ISOLIERUNG Die Lage in Israel sei unter Kontrolle und werde weltweit am besten gehandhabt. Am Donnerstag waren 100 Fälle bestätigt, vier sind nach einer Infektion wieder gesund geworden. Zehntausende befinden sich in Isolierung in den eigenen Wohnungen. Die Einhaltung der Heimquarantäne wird durch eine Sondereinheit aus Beamten der Polizei und des Gesundheitsministeriums stärker überwacht. Fahrlässiges Brechen der Quarantäne kann mit bis zu drei Jahren Gefängnis bestraft werden, mutwilliges sogar mit bis zu sieben.

Viele Hotels mussten schließen, Mitarbeiter verlieren ihre Jobs.

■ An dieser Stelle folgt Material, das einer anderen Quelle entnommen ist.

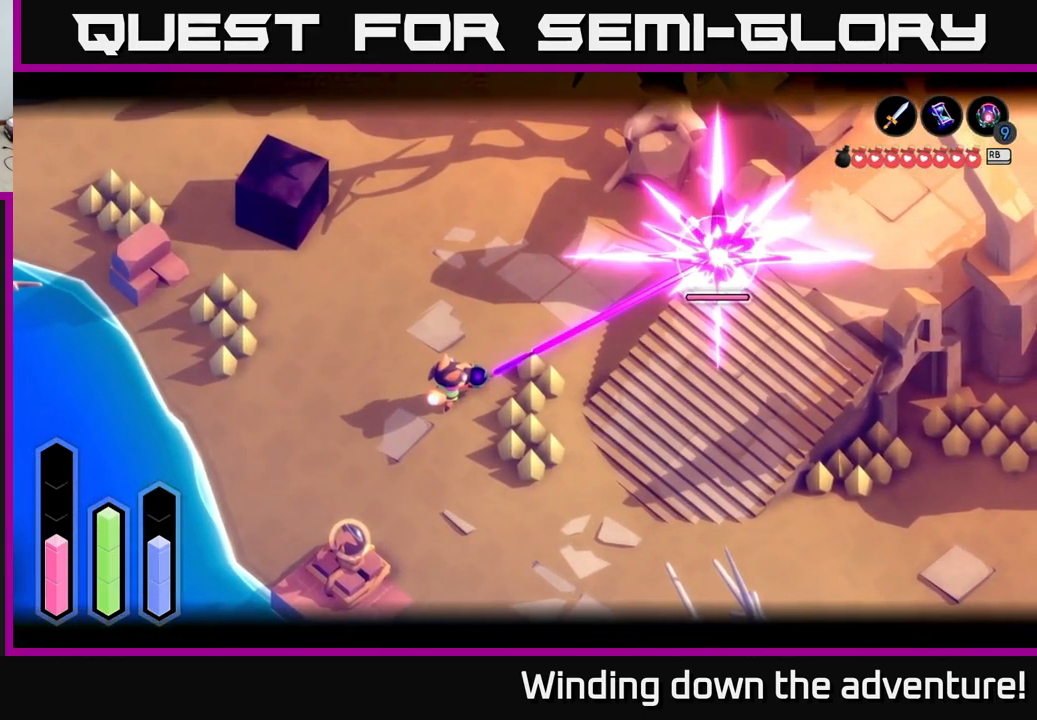
{"buttons": [], "left_stick": "up-left", "right_stick": "center", "events": [[67, "L2", "up"], [167, "left_stick", "left"], [267, "left_stick", "up-left"]]}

Netanjahu rief die Öffentlichkeit dazu auf, »Fake News zu ignorieren und nur auf die offiziellen Berichte des Gesundheitsministeriums und anderer Behörden zu hören«. Das Ministerium für öffentliche Sicherheit sei angewiesen, dafür zu sorgen, dass es zu keiner Panik kommt. Die Maßnahmen seien »kein Witz und auch nicht optional«, richtete sich Netanjahu an die Israelis: »Alle Hygienemaßnahmen verhindern oder verzögern die Verbreitung des Virus. Bitte seien Sie strikt!«

Währenddessen zeigen sich auch hierzulande langsam leere Regale in den Supermärkten, vor allem bei Sanitärartikeln und lange haltbaren Lebensmitteln, weil immer mehr Leute Hamsterkäufe tätigen. Die Regierung rät vom Horten ab. »Fast das gesamte Essen kommt auf dem Seeweg. Es gibt ausreichend Lebensmittel, und es wird auch in Zukunft mehr als genug geben«, machte Netanjahu klar.

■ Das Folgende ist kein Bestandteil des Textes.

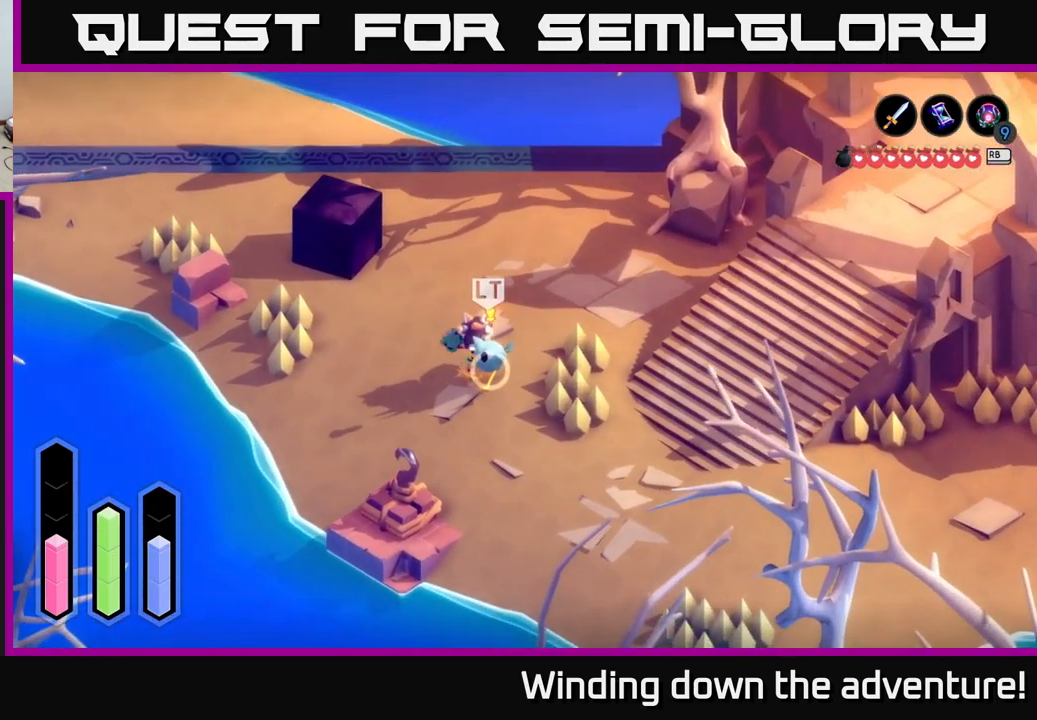
{"buttons": [], "left_stick": "up", "right_stick": "center", "events": [[367, "left_stick", "up"]]}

Auf den Straßen herrschte trotz Purim relative Leere. Großveranstaltungen mit mehr als 2000 Teilnehmern wie die Adloyada in Holon, bei der jährlich Hunderttausende die Straßen säumen, wurden abgesagt. Am Dienstag schloss sich auch Bürgermeister Mosche Leon in Jerusalem an und teilte den Städtern »schweren Herzens mit, dass alle öffentlichen Purimfeiern in diesem Jahr ausfallen müssen«.

ARBEITSAMT Internationale Touristen sind praktisch über Nacht aus dem Land verschwunden. Es gibt so gut wie keine Besucher mehr an den Stränden, Ausgrabungsstätten und Sehenswürdigkeiten. Die Abflughalle im Ben-Gurion-Flughafen ist verwaist. Ein Hotel nach dem anderen schließt seine Pforten, es gibt niemanden mehr, der noch zu bewirten wäre.

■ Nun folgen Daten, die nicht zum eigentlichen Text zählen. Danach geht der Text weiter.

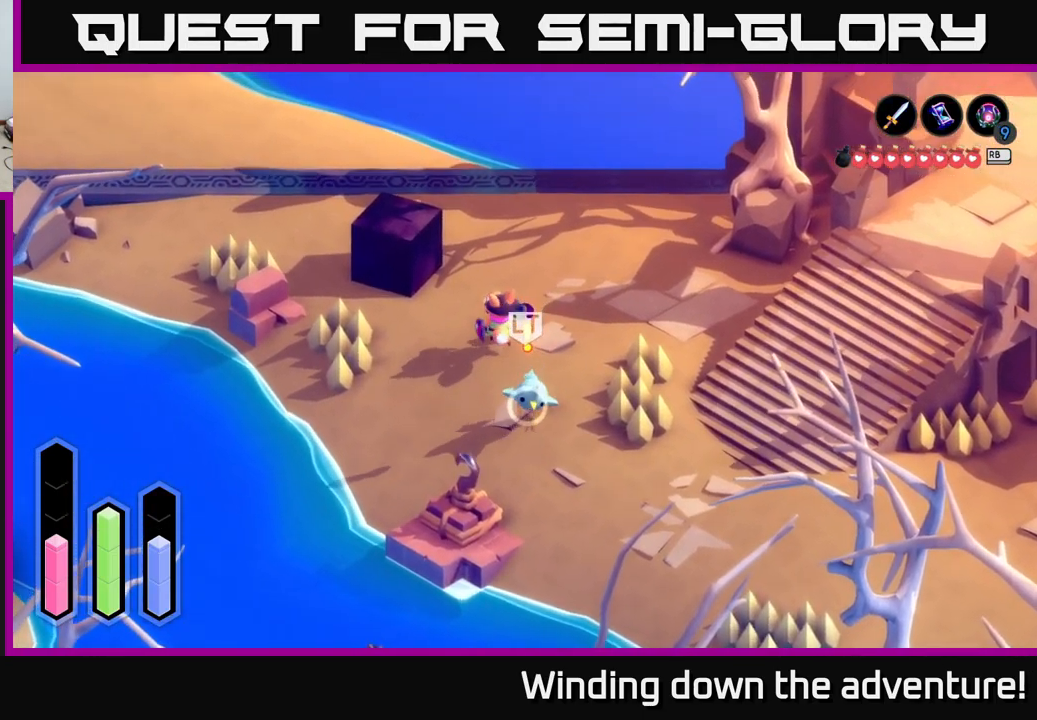
{"buttons": [], "left_stick": "down", "right_stick": "center", "events": [[117, "left_stick", "down-left"], [250, "left_stick", "down"]]}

Gabriel S. hat seinen Job am Montag verloren. Er war als Elektriker bei einer großen Hotelkette angestellt, die in verschiedenen Städten im Land Häuser betreibt. »Noch vor einem Monat haben wir immer mehr Leute eingestellt, weil der Tourismus boomte. Die Gäste kamen aus der ganzen Welt, und wir hatten nie genug Arbeiter. Ich musste zum Teil Zwölf-Stunden-Schichten machen.« Doch von einem Tag auf den anderen sei damit Schluss gewesen.

»Wir konnten es kaum glauben, aber tatsächlich blieben die Leute langsam aus. Dann reisten plötzlich alle ab, und niemand kam mehr an. Gestern hat mein Chef das Hotel zugeschlossen. So richtig zu, mit einem Schlüssel. Und ich muss jetzt aufs Arbeitsamt.« Wann er seine Arbeit wiederbekommen kann – und ob überhaupt –, das weiß Gabriel nicht.

VERSORGUNG Am Dienstag gab das Gesundheitsministerium bekannt, dass eine Gruppe deutscher Touristen ausgiebig durch das Land reiste und erst nach der Rückkehr in die Heimat mit dem Virus Covid-19 diagnostiziert wurde. Die Behörde gab die grobe Liste der Stopps der Gruppe bekannt. Darunter sind Einkaufszentren, Supermärkte, Restaurants, Cafés, Synagogen, Krankenhäuser, Theater, Sehenswürdigkeiten und sogar Wahlstationen in Jerusalem, Tel Aviv, Rechowot, Maale Adumim, Beer Sheva, Bnei Brak, Raanana, Kfar Saba und in der Region um das Tote Meer.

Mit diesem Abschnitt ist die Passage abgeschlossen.